Une nouvelle étape est franchie en 2019, avec le rapatriement de pigeons depuis Jersey, qui a pour objectif d’enrichir la diversité génétique de l’espèce à l’état sauvage, appauvrie du fait de la consanguinité répétée, conséquence du peu d'individus qui ont subsisté sur l'île.
Stratégies de Conservation
Carte du Parc National des Gorges de Riviere noire
Vue sur les gorges
Pigeon rose bagué a l'interieur du parc
Aire d'alimentation protegée
Pigeon rose
Zone boisée a proximite de Petrin
Jeune pigeon rose
Défis Futurs
Malgré les succès, des défis persistants menacent la survie à long terme du Pigeon Rose. La fragmentation de l'habitat due à l'urbanisation continue et les effets du changement climatique, tels que les cyclones de plus en plus fréquents, représentent des menaces sérieuses.
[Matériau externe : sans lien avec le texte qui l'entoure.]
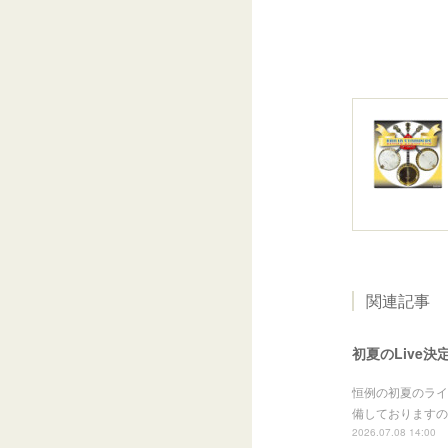
関連記事
初夏のLive決
恒例の初夏のライ
備しておりますの
2026.07.08 14:00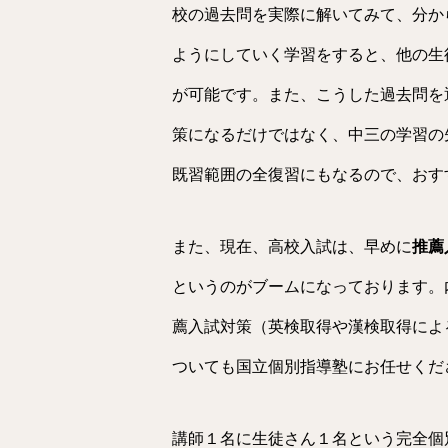
校の過去問を実際に解いてみて、分か
ようにしていく学習をすると、他の生
が可能です。また、こうした過去問を
策になるだけではなく、中三の学習の
既習範囲の全復習にもなるので、おす
また、現在、高校入試は、早めに
推薦
というのがブームになっております。
薦入試対策（英検取得や漢検取得によ
ついても国立個別指導塾にお任せくだ
講師１名に生徒さん１名という完全個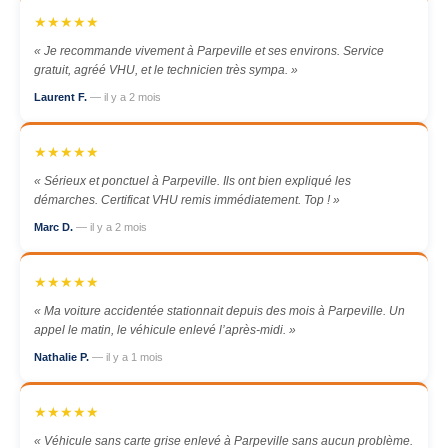
★★★★★
« Je recommande vivement à Parpeville et ses environs. Service
gratuit, agréé VHU, et le technicien très sympa. »
Laurent F.
— il y a 2 mois
★★★★★
« Sérieux et ponctuel à Parpeville. Ils ont bien expliqué les
démarches. Certificat VHU remis immédiatement. Top ! »
Marc D.
— il y a 2 mois
★★★★★
« Ma voiture accidentée stationnait depuis des mois à Parpeville. Un
appel le matin, le véhicule enlevé l’après-midi. »
Nathalie P.
— il y a 1 mois
★★★★★
« Véhicule sans carte grise enlevé à Parpeville sans aucun problème.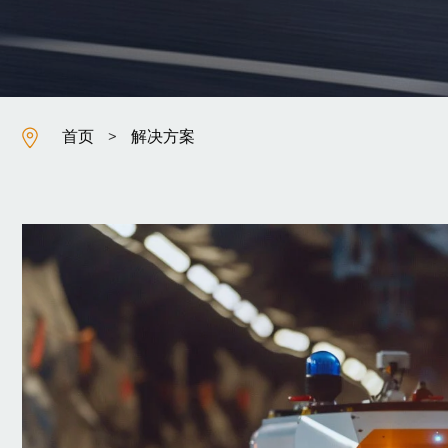
首页
解决方案
>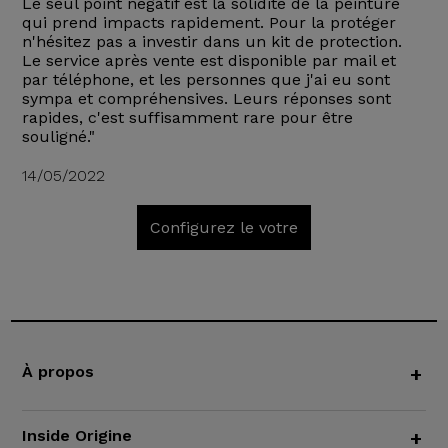
Le seul point négatif est la solidité de la peinture
qui prend impacts rapidement. Pour la protéger
n'hésitez pas a investir dans un kit de protection.
Le service après vente est disponible par mail et
par téléphone, et les personnes que j'ai eu sont
sympa et compréhensives. Leurs réponses sont
rapides, c'est suffisamment rare pour être
souligné."
14/05/2022
Configurez le votre
À propos
+
Inside Origine
+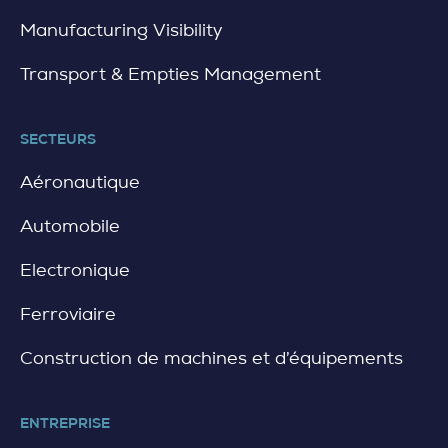
Manufacturing Visibility
Transport & Empties Management
SECTEURS
Aéronautique
Automobile
Electronique
Ferroviaire
Construction de machines et d’équipements
ENTREPRISE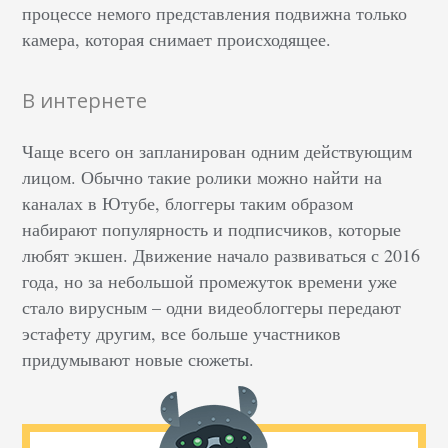
процессе немого представления подвижна только
камера, которая снимает происходящее.
В интернете
Чаще всего он запланирован одним действующим
лицом. Обычно такие ролики можно найти на
каналах в Ютубе, блоггеры таким образом
набирают популярность и подписчиков, которые
любят экшен. Движение начало развиваться с 2016
года, но за небольшой промежуток времени уже
стало вирусным – одни видеоблоггеры передают
эстафету другим, все больше участников
придумывают новые сюжеты.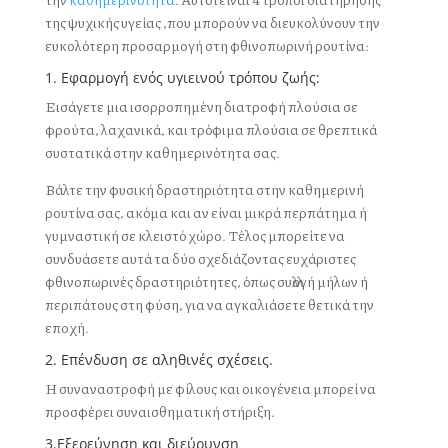
της ψυχικής υγείας ,που μπορούν να διευκολύνουν την
ευκολότερη προσαρμογή στη φθινοπωρινή ρουτίνα:
1. Εφαρμογή ενός υγιεινού τρόπου ζωής:
Εισάγετε μια ισορροπημένη διατροφή πλούσια σε
φρούτα, λαχανικά, και τρόφιμα πλούσια σε θρεπτικά
συστατικά στην καθημερινότητα σας.
Βάλτε την φυσική δραστηριότητα στην καθημερινή
ρουτίνα σας, ακόμα και αν είναι μικρά περπάτημα ή
γυμναστική σε κλειστό χώρο. Τέλος μπορείτε να
συνδυάσετε αυτά τα δύο σχεδιάζοντας ευχάριστες
φθινοπωρινές δραστηριότητες, όπως συλλογή μήλων ή
περιπάτους στη φύση, για να αγκαλιάσετε θετικά την
εποχή.
2. Επένδυση σε αληθινές σχέσεις.
Η συναναστροφή με φίλους και οικογένεια μπορεί να
προσφέρει συναισθηματική στήριξη.
3.Εξερεύνηση και διεύρυνση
La question de l’appauvrissement du génome n’est également pas réglée définitivement, les scientifiques estimant que le pigeon aurait une charge génétique élevée de mauvaises mutations. L'histoire du Pigeon Rose de Maurice est un exemple inspirant de la façon dont la collaboration entre conservationnistes, gouvernements locaux et communautés peut inverser le déclin d'une espèce en voie de disparition.
Alors que nous célébrons leur succès, il est crucial de continuer à soutenir les efforts de conservation et à sensibiliser le public à l'importance de préserver les habitats naturels uniques de l'île Maurice.